** Start PASSAGE **

In this study, we concentrate on fracture detection and quantification applications for some common cases in the petroleum industry. In most unconventional reservoir simulation cases, the number of fractures is less than 100 and all fractures are planar. The fracture geometry is relatively simple, thus that there is no need to use the Hough transform. Two-dimensional fracture figures are used as inputs. The fracture lines and their intersection points are detected and calculated. After detecting fractures lines and providing input data for two reservoir simulation methods, the semianalytical model [8,27] and numerical methods with the Embedded Discrete Fracture Model (EDFM) [28] implemented, the pressure profile of the reservoir is computed.
The rest of this study is organized as follows. First, the methodology of point detection and line detection are explained. Second, the workflow proposed in this study is used to detect the fracture lines in three field cases, with two well-known fracture networks and the third is built from the fracture outcrop figure. The fracture quantification results are then imported to two reservoir simulation methods, a semianalytical model and a numerical method with EDFM implemented to simulate the flow transport. In the end limitations and future work of our methods are discussed, before the conclusions are drawn.

** End PASSAGE **

* LIST OF TASKS:
(1) From the fracture detection passage, quote the text from "In this study, we" to "reservoir is computed.".
(2) According to the fracture detection passage, how many fractures are there in most unconventional reservoir simulation cases?
(3) List every stage that the fracture detection passage gives in its outline of how the rest of the study is organized.

** Start SUPPLIED ENTRIES **

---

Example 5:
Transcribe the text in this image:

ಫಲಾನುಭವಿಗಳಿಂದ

** End SUPPLIED ENTRIES **
** Start SUPPLIED ENTRIES **

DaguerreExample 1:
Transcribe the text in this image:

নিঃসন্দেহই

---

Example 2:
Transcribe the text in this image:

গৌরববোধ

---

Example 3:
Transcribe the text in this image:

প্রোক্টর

** End SUPPLIED ENTRIES **

* RESPONSES BY TASK:
(1)
In this study, we concentrate on fracture detection and quantification applications for some common cases in the petroleum industry. In most unconventional reservoir simulation cases, the number of fractures is less than 100 and all fractures are planar. The fracture geometry is relatively simple, thus that there is no need to use the Hough transform. Two-dimensional fracture figures are used as inputs. The fracture lines and their intersection points are detected and calculated. After detecting fractures lines and providing input data for two reservoir simulation methods, the semianalytical model [8,27] and numerical methods with the Embedded Discrete Fracture Model (EDFM) [28] implemented, the pressure profile of the reservoir is computed.

(2) Fewer than 100.

(3)
- Explaining the methodology of point detection and line detection
- Using the proposed workflow to detect fracture lines in three field cases
- Importing the fracture quantification results into two reservoir simulation methods to simulate flow transport
- Discussing limitations and future work
- Drawing the conclusions